The woman narrated how two other police officers grabbed her, kicked her repeatedly and threw her down the flight of stairs after her daughter.

The officers dragged the pair out of the building and bundled them into a lorry.

“We drove through town and they picked up many more Somalis, near the mosque and in the streets, until the truck was full,” she says.

“They drove us to the Pangani police station and said anyone who wanted to leave should pay (a bribe). A man and his wife offered Sh15,000 to have all four of us released.
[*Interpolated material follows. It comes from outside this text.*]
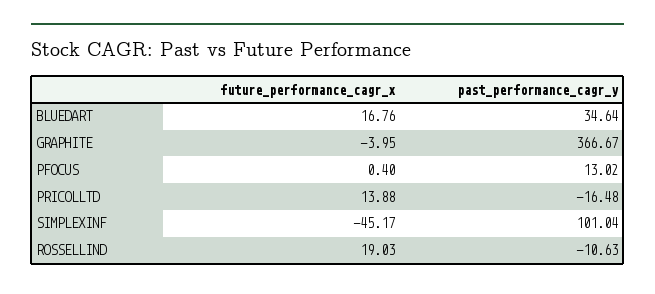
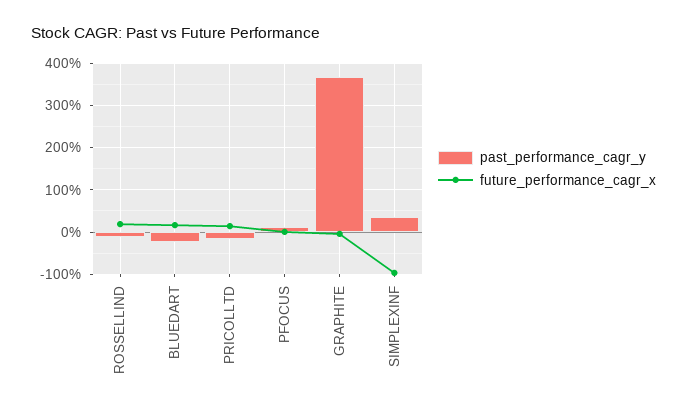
past_performance_cagr_y, BLUEDART: 34.64 -> -20
future_performance_cagr_x, SIMPLEXINF: -45.17 -> -100
past_performance_cagr_y, SIMPLEXINF: 101.04 -> 40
The police agreed but said: ‘If we release you now, other police will arrest you again,” so they kept us in the truck for six hours then let us go.”

Almost every one of the 101 people interviewed for the explosive HRW report released on Wednesday said police demanded large sums of money and then let victims go.

The report, titled ‘You Are All Terrorists’, catalogues abuses in a ten-week long series of operations against refugees and terror suspects.

“Personal gain — not national security concerns — was the main reason police targeted and abused their victims,” the report says.

The officers were allegedly emboldened by a Government directive ordering an estimated 100,000 urban refugees to move to camps in Dadaab. The abuses allegedly continued until the High Court blocked the planned relocation in January. The abuses were allegedly part of a crackdown that began on November 19, last year, the day after an attack on a crowded matatu in Eastleigh. No one claimed responsibility for the blast, which killed seven people.

Series of attacks

Kenya has experienced a series of gun and grenade attacks since it sent its soldiers into Somalia in 2011 to drive out Islamic militants.

The report says the scale of the crackdown was “unprecedented”. Somali women described being gang-raped by policemen and people were allegedly beaten on the streets, in trucks or in their homes until they lost consciousness, spat blood or broke bones, it said. Refugees said they were detained for days in police cells without explanation until they paid bribes.

“Every person we interviewed said the police accused them of being terrorists and then extorted money from them,” Gerry Simpson, the report’s author, said at a press conference earlier this week.

Acting Police Spokesman Charles Owino has dismissed the HRW report as “pedestrian” and “populist”, denying any of such incidents took place. His AP counterpart Masoud Mwinyi has also termed the claims “unlikely”.

The United Nations High Commission for Refugees, which was involved in helping some of those detained in the crackdown, says many of the abuses they saw did not rise to the level of torture as claimed by HRW.